A major barrier in mental health care is inadequate detection of the comorbid condition, although studies are few and samples are not necessarily representative. This barrier exists to various degrees in both HIV and mental health care settings, but research points to greater problems in the mental health setting. Mental health professionals may not adequately screen for HIV (Brunette et al., 2000; McKinnon et al., 2001), despite the public health recommendations to conduct routine HIV counseling and testing in settings with HIV prevalence of 1 percent or more (CDC, 2001). 7 This cutoff applies to most, if not all, mental health treatment programs, given prevalence figures cited earlier. Researchers at RAND, interviewing 159 treatment providers at 72 mental health and HIV treatment programs in New York City and Los Angeles, found that screening for HIV and risk behaviors in mental health agencies occurs haphazardly, given the range of clients’ nonpsychiatric and other medical needs that compete for the attention of providers. In contrast, HIV treatment agencies tend to place high priority on screening and care for mental illness, as clinicians generally perceive the mental health of clients to be central to successful HIV treatment and adherence. Nevertheless, because research has long established that depression is missed in 40–60 percent of patients in primary care (Hirschfeld et al., 1997; DHHS, 1999), it would not be surprising if depression went undetected in HIV care.

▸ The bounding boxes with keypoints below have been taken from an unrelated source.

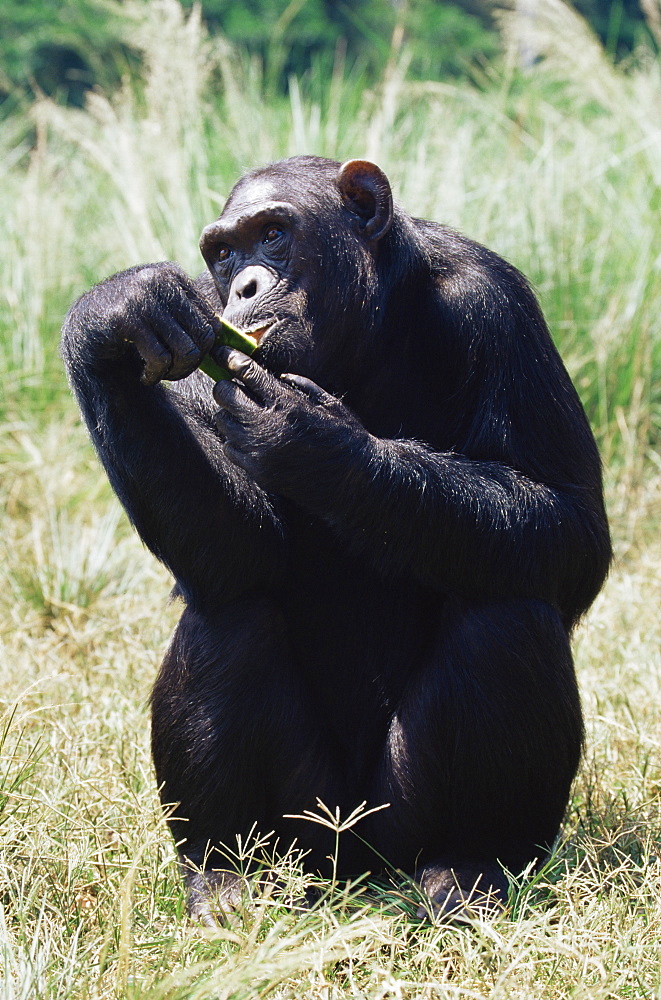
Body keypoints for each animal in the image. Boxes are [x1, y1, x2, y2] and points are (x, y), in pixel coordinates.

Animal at [60, 156, 608, 920]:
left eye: (273, 233)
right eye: (223, 254)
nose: (244, 285)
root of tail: (357, 871)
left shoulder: (499, 305)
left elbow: (568, 527)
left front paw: (312, 439)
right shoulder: (198, 322)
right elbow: (243, 554)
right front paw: (114, 316)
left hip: (397, 823)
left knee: (507, 613)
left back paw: (470, 866)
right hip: (308, 829)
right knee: (229, 616)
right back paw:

One of the few other studies of this problem found community mental health clinicians in New Hampshire to report lack of specific knowledge about comorbid MI-HIV and to report interest in receiving training (Brunette et al., 2000).
One study that directly focused on the barriers to receipt of HIV care for individuals whose SMI-HIV comorbidity is already known compared nearly 300 SMI-HIV patients in Los Angeles and New York City to patients from the HCSUS cohort from the same geographic region and with HIV alone. It found that people with SMI were more likely to experience barriers to care (Allen M. Fremont, Personal communication, 2002). Barriers to care were measured by a three-item index—not getting needed medical care, going without care because of lack of money, or going without food because they needed the money for care.